[[ RECORDS PROVIDED open ]]
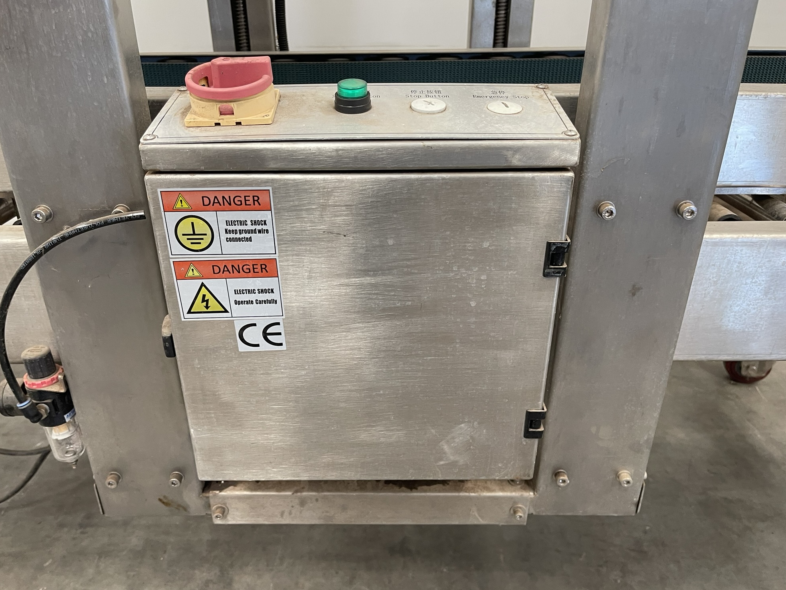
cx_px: 379
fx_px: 590
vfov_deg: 53.1
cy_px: 304
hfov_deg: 67.3
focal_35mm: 26
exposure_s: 1/60
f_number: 1.6
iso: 125
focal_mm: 5.1
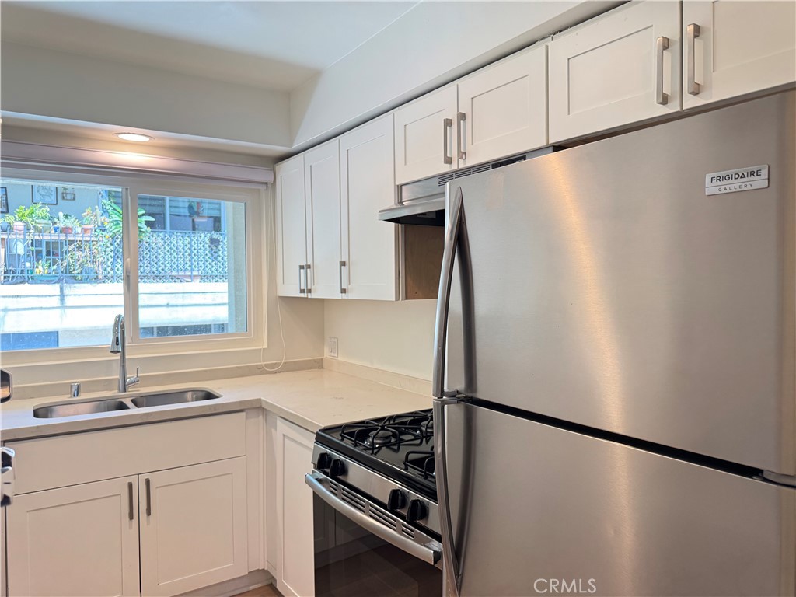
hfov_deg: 71.6
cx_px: 398
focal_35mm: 24
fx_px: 552
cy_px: 298
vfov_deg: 56.8
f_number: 1.78
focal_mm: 6.76
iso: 200
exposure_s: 1/120
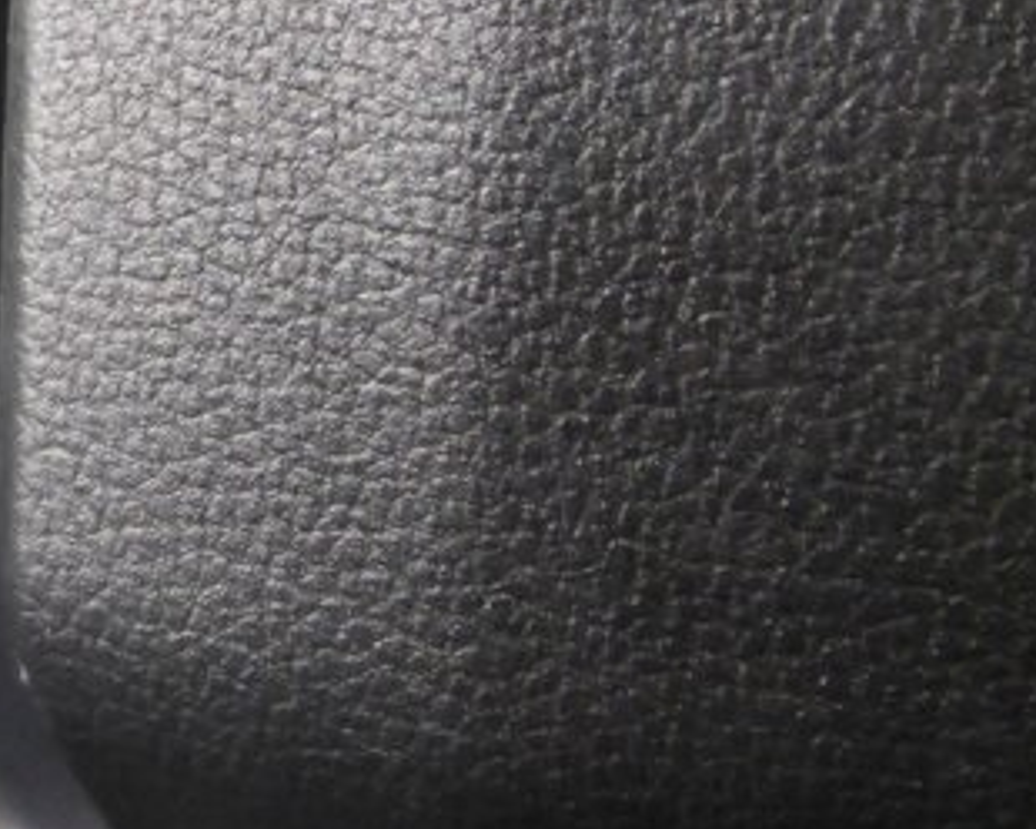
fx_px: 2852
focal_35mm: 93
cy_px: -179
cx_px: -655
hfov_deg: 17.7
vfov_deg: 15.9
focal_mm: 20
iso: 6400
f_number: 5.6
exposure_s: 1/60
[[ RECORDS PROVIDED closed ]]
> [PROBLEM TO WORK ON]:
Copy out the preceding entries without a single change, leaving out the pictures.

> [RESULT OF THE EXERCISE]:
cx_px: 379
fx_px: 590
vfov_deg: 53.1
cy_px: 304
hfov_deg: 67.3
focal_35mm: 26
exposure_s: 1/60
f_number: 1.6
iso: 125
focal_mm: 5.1
hfov_deg: 71.6
cx_px: 398
focal_35mm: 24
fx_px: 552
cy_px: 298
vfov_deg: 56.8
f_number: 1.78
focal_mm: 6.76
iso: 200
exposure_s: 1/120
fx_px: 2852
focal_35mm: 93
cy_px: -179
cx_px: -655
hfov_deg: 17.7
vfov_deg: 15.9
focal_mm: 20
iso: 6400
f_number: 5.6
exposure_s: 1/60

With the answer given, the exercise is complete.